**INSTRUCTION:**
Return the lines of the data below starting at the one holding "Guide-chaîne et chaîne Oregon de 406 mm" and ending at the one holding "koloniën zich onafhankelijk", word for word, leaving every picture out.

(Source records)
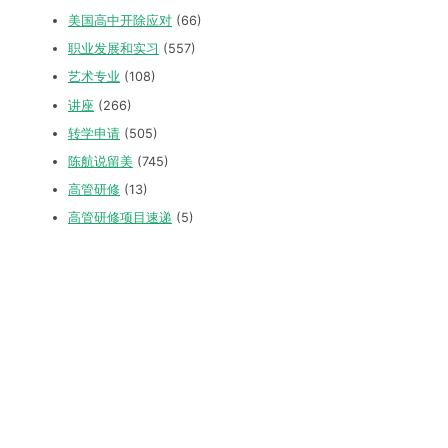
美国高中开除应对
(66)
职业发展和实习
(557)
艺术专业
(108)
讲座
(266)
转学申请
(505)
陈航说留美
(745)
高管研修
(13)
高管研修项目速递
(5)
==
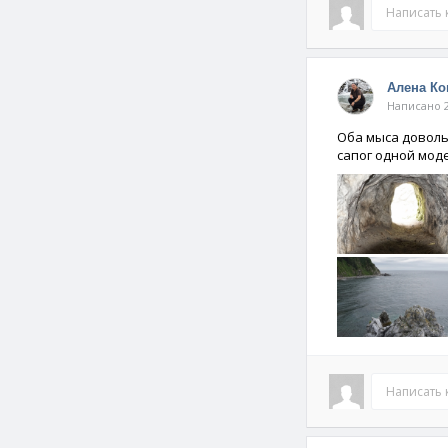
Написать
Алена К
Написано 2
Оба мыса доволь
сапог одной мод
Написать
* * *
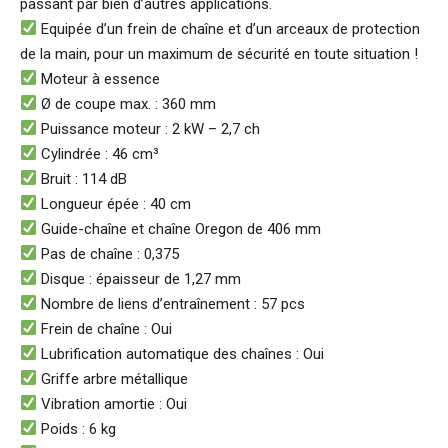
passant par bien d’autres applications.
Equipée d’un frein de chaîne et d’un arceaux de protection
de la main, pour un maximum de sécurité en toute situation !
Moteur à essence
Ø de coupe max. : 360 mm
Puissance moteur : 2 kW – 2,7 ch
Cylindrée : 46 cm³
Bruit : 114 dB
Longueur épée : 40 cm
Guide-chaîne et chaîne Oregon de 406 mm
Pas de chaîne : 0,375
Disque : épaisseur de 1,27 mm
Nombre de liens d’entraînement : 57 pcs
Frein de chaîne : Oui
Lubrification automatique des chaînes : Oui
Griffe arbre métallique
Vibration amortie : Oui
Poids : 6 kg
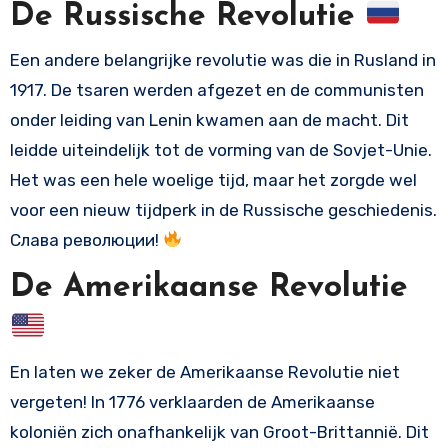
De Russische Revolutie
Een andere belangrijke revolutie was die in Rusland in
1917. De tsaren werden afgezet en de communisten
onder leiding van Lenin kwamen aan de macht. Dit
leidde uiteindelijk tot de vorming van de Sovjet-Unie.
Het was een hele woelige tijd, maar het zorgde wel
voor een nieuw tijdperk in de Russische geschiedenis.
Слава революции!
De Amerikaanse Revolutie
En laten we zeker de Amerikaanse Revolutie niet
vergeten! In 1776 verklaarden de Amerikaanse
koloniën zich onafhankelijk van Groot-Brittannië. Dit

**TASK OUTPUT:**
Guide-chaîne et chaîne Oregon de 406 mm
Pas de chaîne : 0,375
Disque : épaisseur de 1,27 mm
Nombre de liens d’entraînement : 57 pcs
Frein de chaîne : Oui
Lubrification automatique des chaînes : Oui
Griffe arbre métallique
Vibration amortie : Oui
Poids : 6 kg
De Russische Revolutie
Een andere belangrijke revolutie was die in Rusland in
1917. De tsaren werden afgezet en de communisten
onder leiding van Lenin kwamen aan de macht. Dit
leidde uiteindelijk tot de vorming van de Sovjet-Unie.
Het was een hele woelige tijd, maar het zorgde wel
voor een nieuw tijdperk in de Russische geschiedenis.
Слава революции!
De Amerikaanse Revolutie
En laten we zeker de Amerikaanse Revolutie niet
vergeten! In 1776 verklaarden de Amerikaanse
koloniën zich onafhankelijk van Groot-Brittannië. Dit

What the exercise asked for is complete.